Black market in kidneys

Black market in kidneys
Highlights

Black market in kidneys. If one visits the Thanda Basti in Medak, the memories of kidney racket are fresh. In 2012, Yadgiri, a rickshaw puller, was offered Rs 5 lakh for one of his kidneys.

If one visits the Thanda Basti in Medak, the memories of kidney racket are fresh. In 2012, Yadgiri, a rickshaw puller, was offered Rs 5 lakh for one of his kidneys. He was given an advance of Rs 1 lakh. After donating the kidney when Yadgiri demanded the rest of the money he was shown the way. Feeling deceived, he approached the Panjagutta police station. Yadgiri was not the only one who donated his kidney. He persuaded his three friends and they too were cheated after being paid meagre amounts. According to sources in the police, as many as 230 people in Medak district sold their kidneys in the last few years.

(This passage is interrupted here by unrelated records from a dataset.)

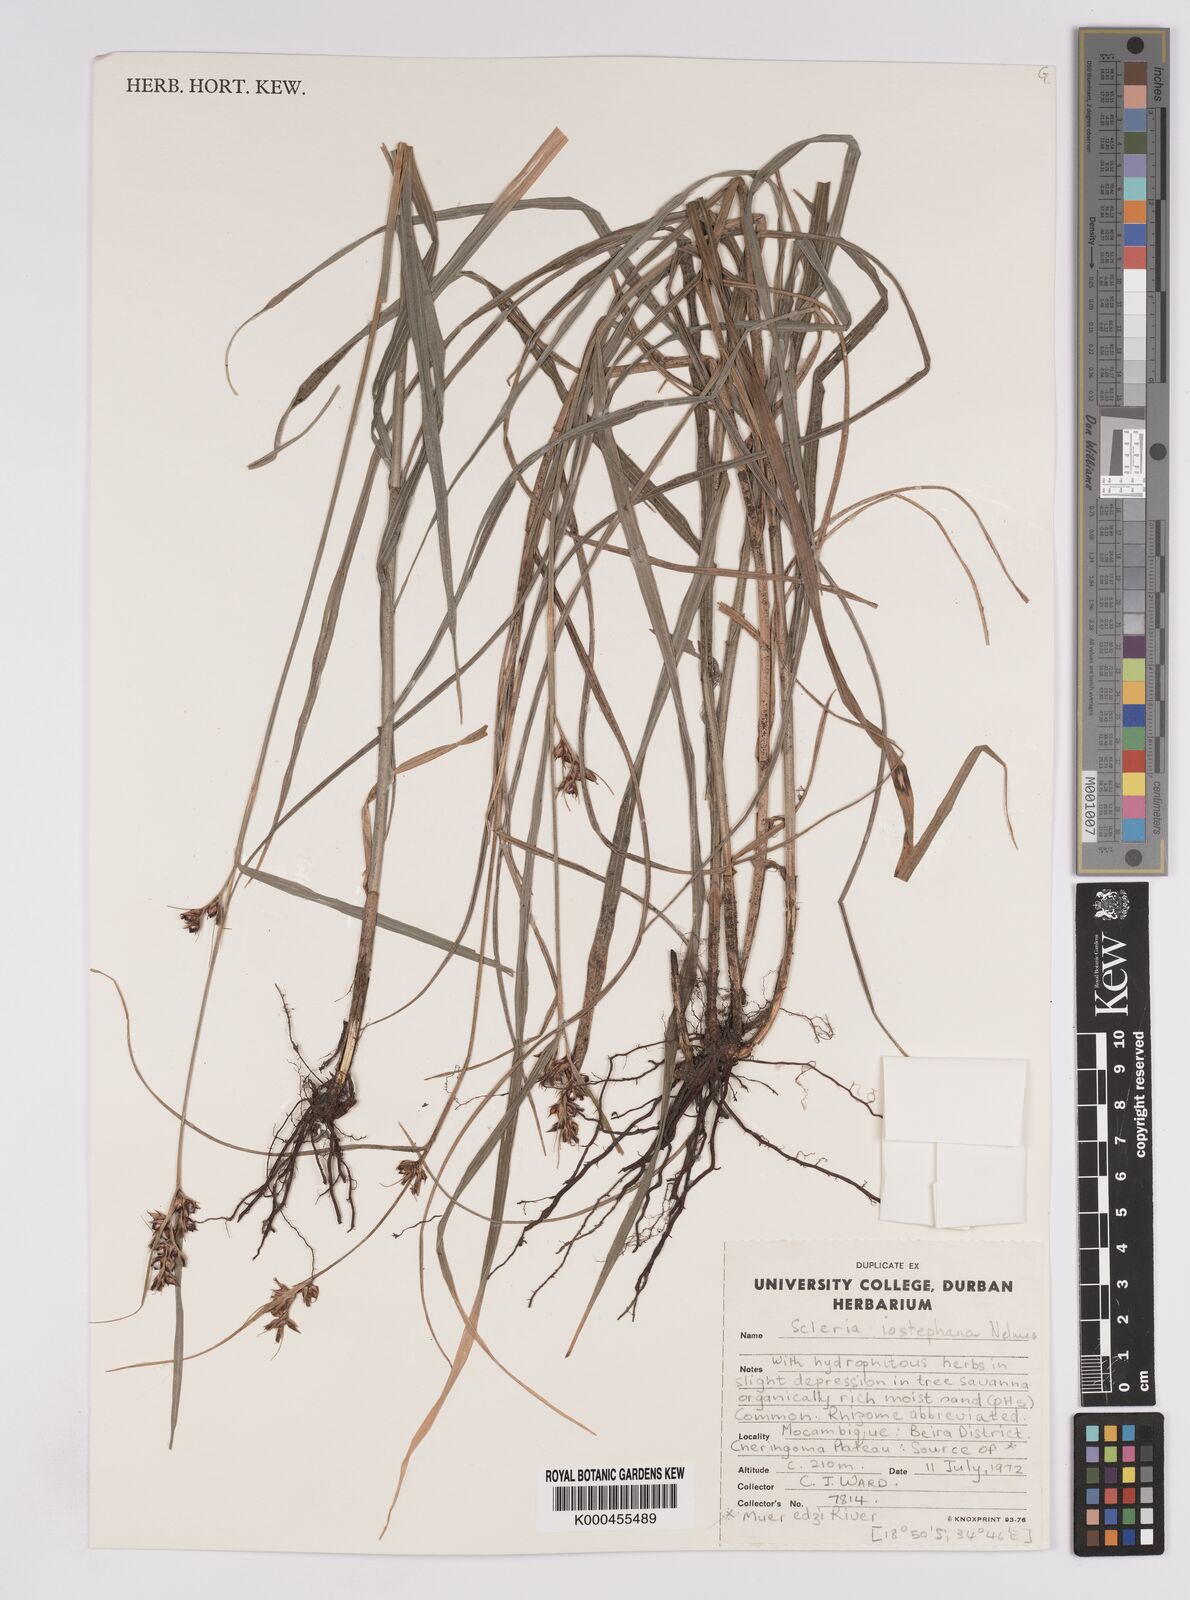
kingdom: Plantae
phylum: Tracheophyta
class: Liliopsida
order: Poales
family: Cyperaceae
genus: Scleria
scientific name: Scleria iostephana
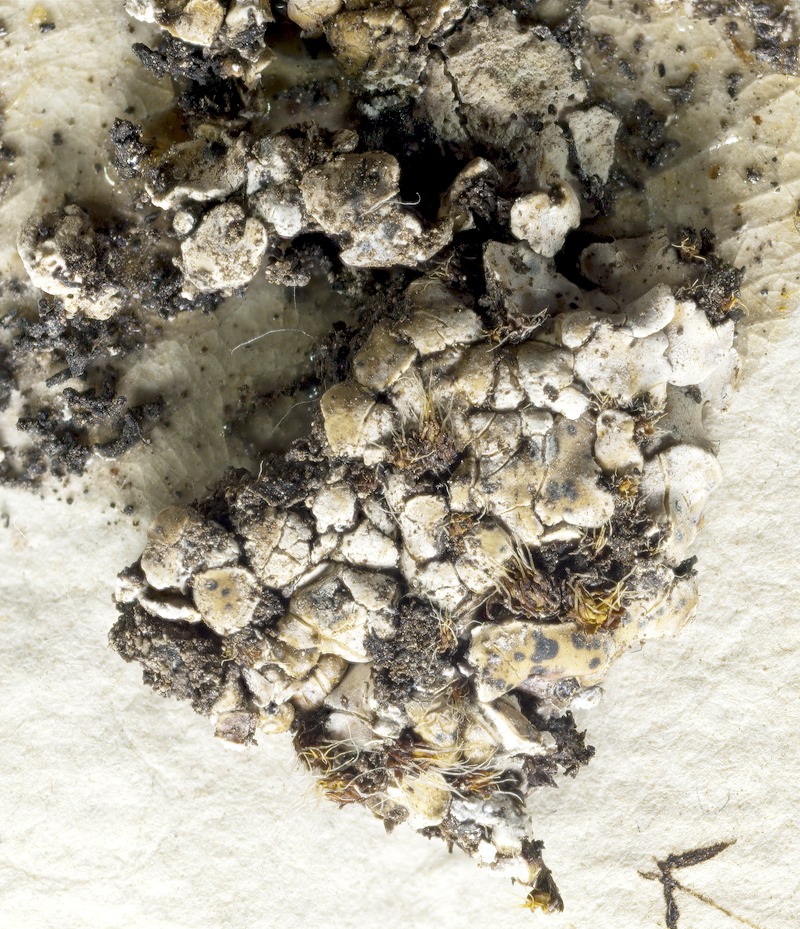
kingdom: Fungi
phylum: Ascomycota
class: Dothideomycetes
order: Trypetheliales
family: Polycoccaceae
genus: Polycoccum
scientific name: Polycoccum psoromatis
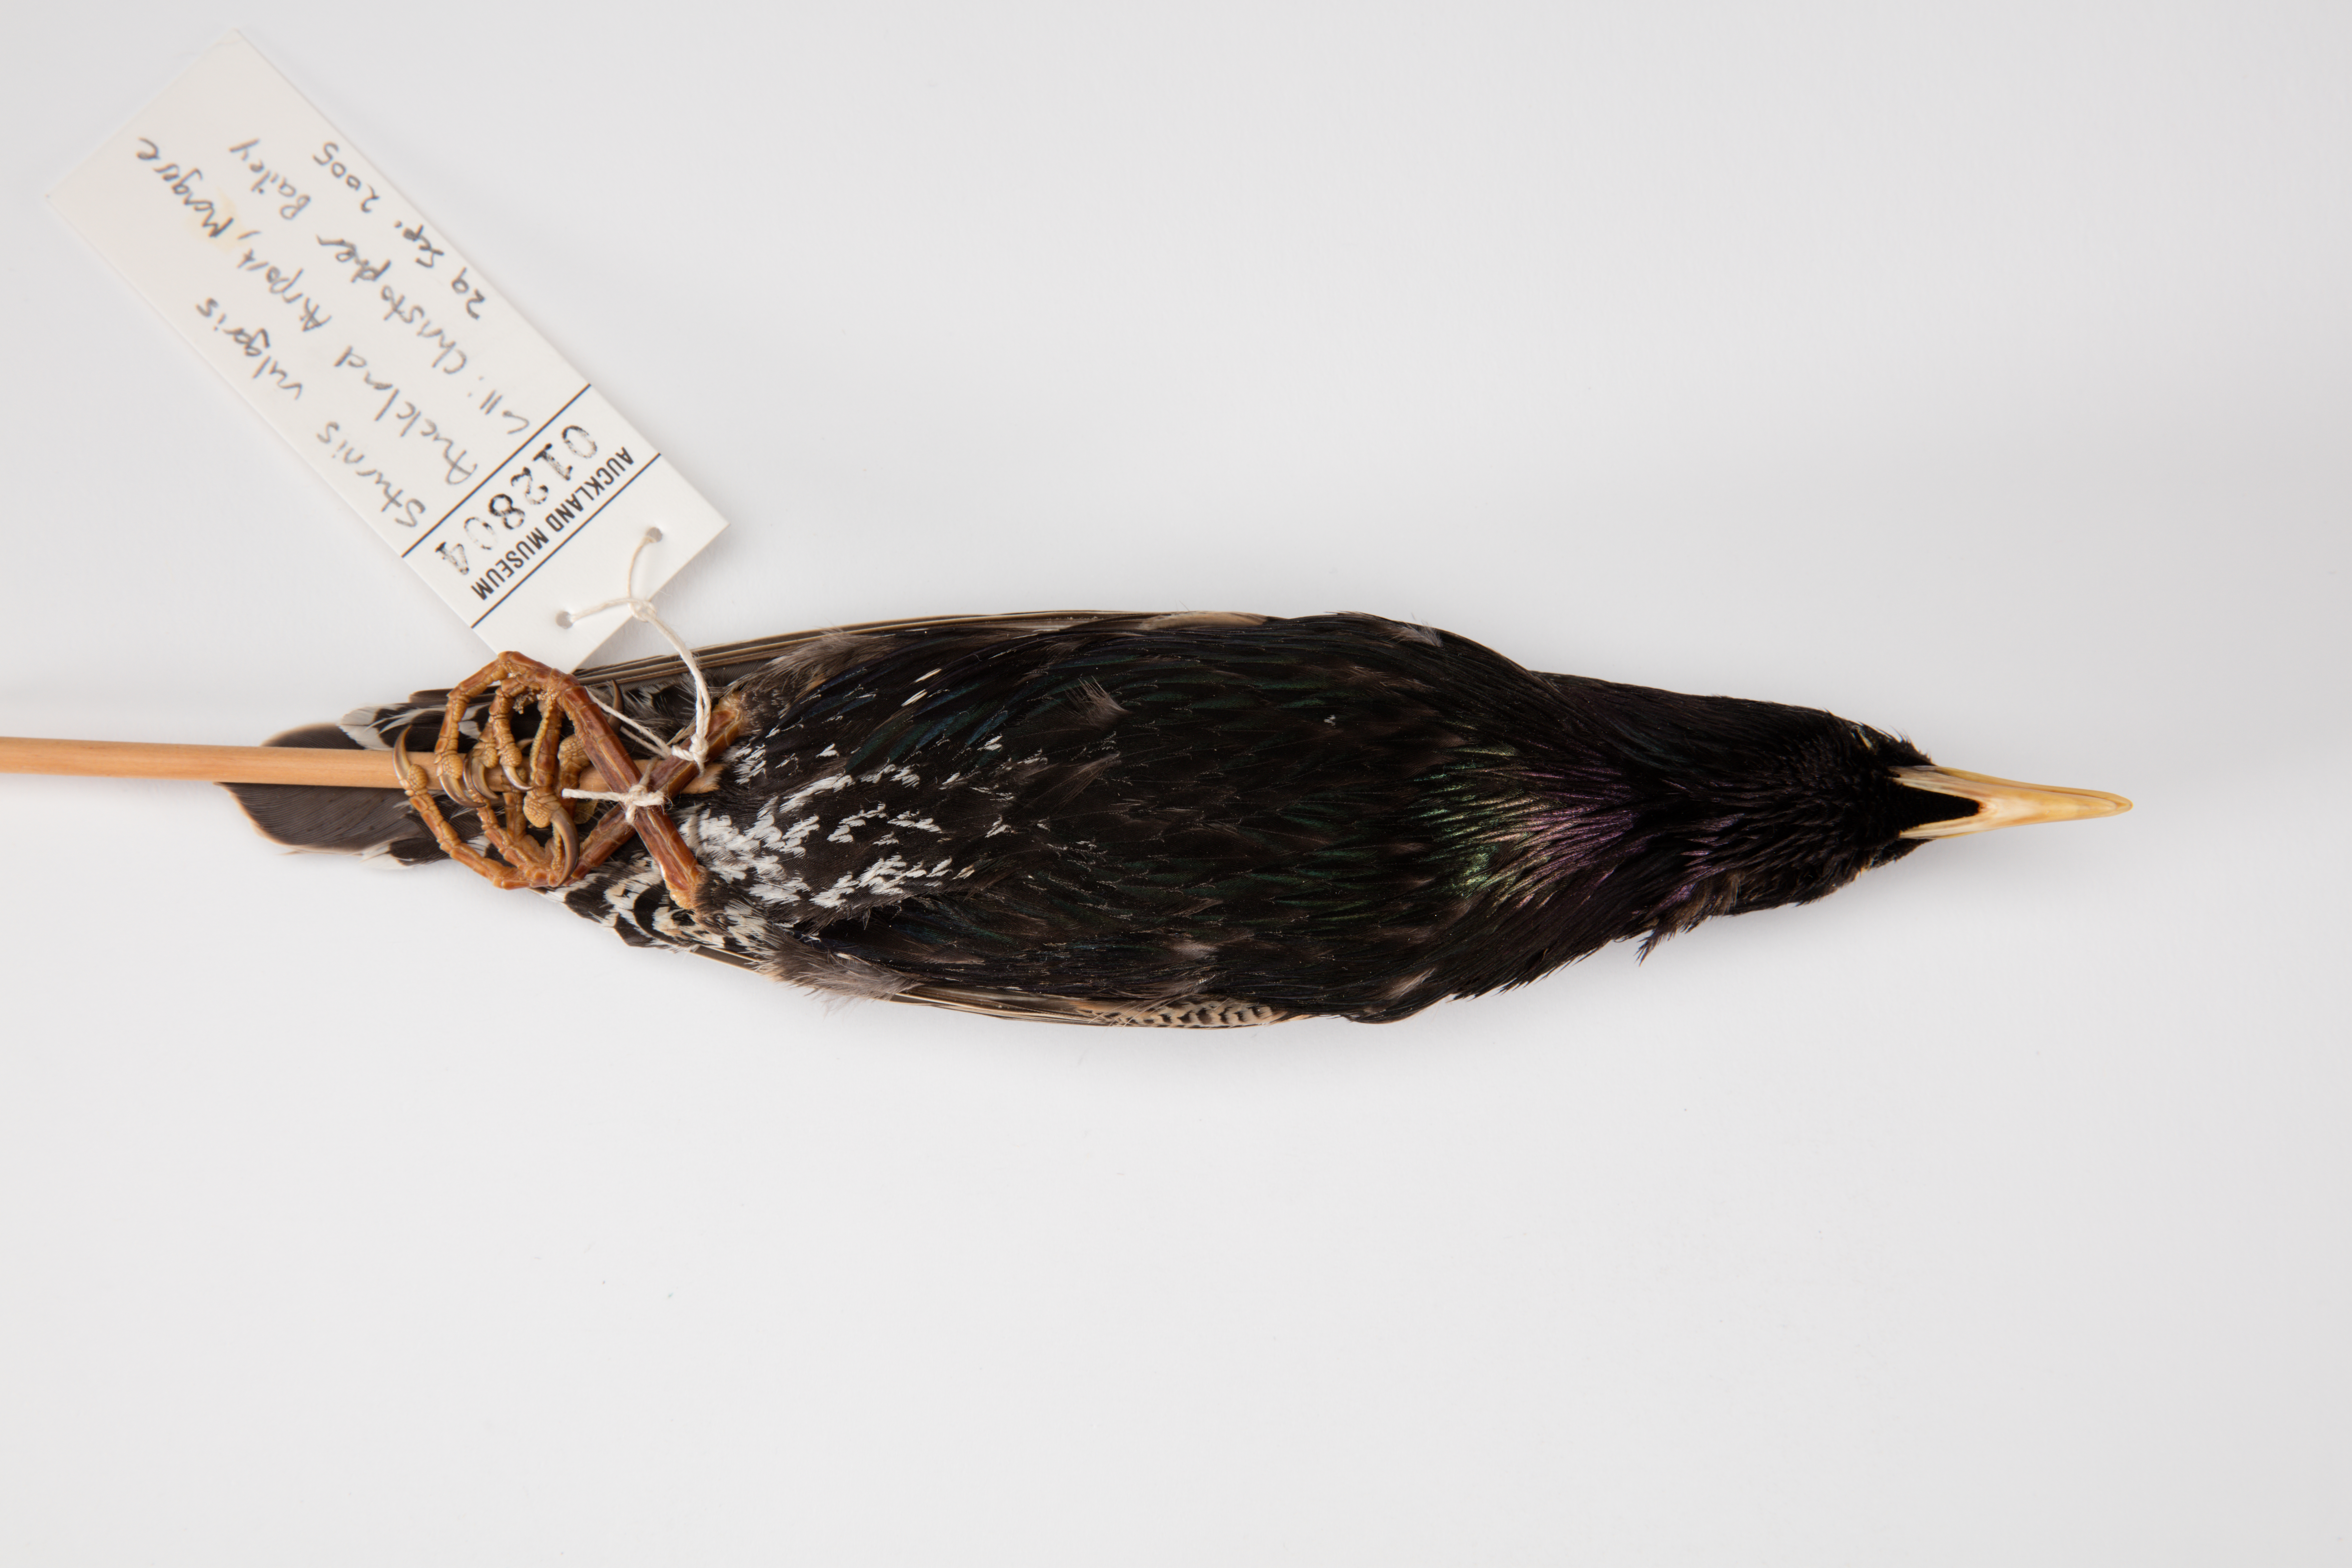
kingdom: Animalia
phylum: Chordata
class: Aves
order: Passeriformes
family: Sturnidae
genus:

Exploiting desperate patients in need of immediate kidney transplant and healthy individuals caught in financial hardships, an international organ trafficking mafia is luring people into buying and selling kidneys for huge amounts.
This is what exactly happened where three people were arrested on Tuesday from the state for the death of a city dweller who was lured to Sri Lanka on the pretext of a job.
A few years back, Hyderabad emerged as the kidney transplant capital of India though the racket flourished in other cities too. Brokers or middlemen, who worked in collusion with government and private hospitals, usually never paid the promised amount to illiterate donors. What was worse is that doctors and brokers often removed a ‘donor’s’ kidney without his or her consent or knowledge.
Those familiar with the kidney trade in the city say that it is easy to get a kidney if one is willing to spend a few lakh rupees. The rich are ready to pay even up to Rs 20 lakh and if it is an emergency, would be ready to shell out Rs 10 lakh more. All one needs to do is to get admitted in one of the government registered hospitals that performs kidney transplants and rent a house near the hospital. Brokers and hospital assistants take care of the rest. On January 19, 34-year-old Mallika from Chintal Basti lodged a complaint with the police against a broker who she said had refused to pay her the promised Rs 3 lakh for her kidney. She said she was only paid Rs 30,000. Many like Mallika were forced to sell their kidney so that they could repay their debts and she in fact had given names of 8 to 10 people in her area who were neck deep in debt.
Kidney failure has become more common in rich countries, often because of obesity. In ‘transplant tourism’, the rich pay thousands of dollars to receive kidneys from poor countries, where payments are typically more than $1000 in the black market. Illegal transplants are not new in India.
Hemanth Shah, a 20-year old college student suffering from an end-stage renal disease, was in desperate need of a kidney transplant. Though his parents went from pillar to post, they could not find a donor for him in the city and Hemanth died last month.
Experts say this is not an isolated case. Hundreds of people in need of organ transplants cannot be saved every year because of lack of donors.
According to Hrudyanath, PRO at NIMS, “The donor scene in India is still dismal despite amendments to the law which the government passed in 2008. The amendments to the Transplantation of Human Organs Act (THOA), 1994, was passed following the unearthing of a thriving kidney donation racket in northern India.”
In India, organ donation is very poor. In western countries, more than 70 per cent pledge their organs. “We need to rope in religious leaders to make people aware of the need for organ donation. People have a weird thinking like whichever organ you donate, in the next life you will be born without that,” says a social worker at Mohan Foundation.
Another major problem is that in India, brain death itself is not recognised by many people.
“People think if the heart is beating, a person has to be alive which makes it difficult for us to harvest organs,” says Dr Anand Agarwal, a cardiologist at Narayana Hrudyalaya.
An organ is sold an hour- according to the The World Health Organisation. It clearly condemns all forms of illegal organ trade and has detailed that over 10,000 black market operations take place every year. Kidney trade amounts to 75 per cent of all illegal organ trades, according to the report.
The UK’s Guardian newspaper details that many foreigners who would go to China, India or Pakistan for surgery, pay up to $ 200,000 for a kidney to gangs who harvest organs from vulnerable, desperate people, sometimes for as little as $5,000.
However, there still exists a ‘huge disparity’ between demand and supply of organs for transplant which continues to promote a black market in kidneys, say doctors.
Highlighting the bleak scenario, a health ministry official who did not want to be named said, "Only five kidneys are available for every 100 patients suffering from end-stage renal failure in the country."
The problem lies, according to him, in the fact that cadaver organ transplant has not taken off in India. Cadaver transplant is when the organs of brain dead people are harvested for transplantation.
Dr Ramesh Ramaiah, a leading urologist, said, “The government as well as hospitals need to have better regulatory mechanisms to ensure patients don't fall into such traps.”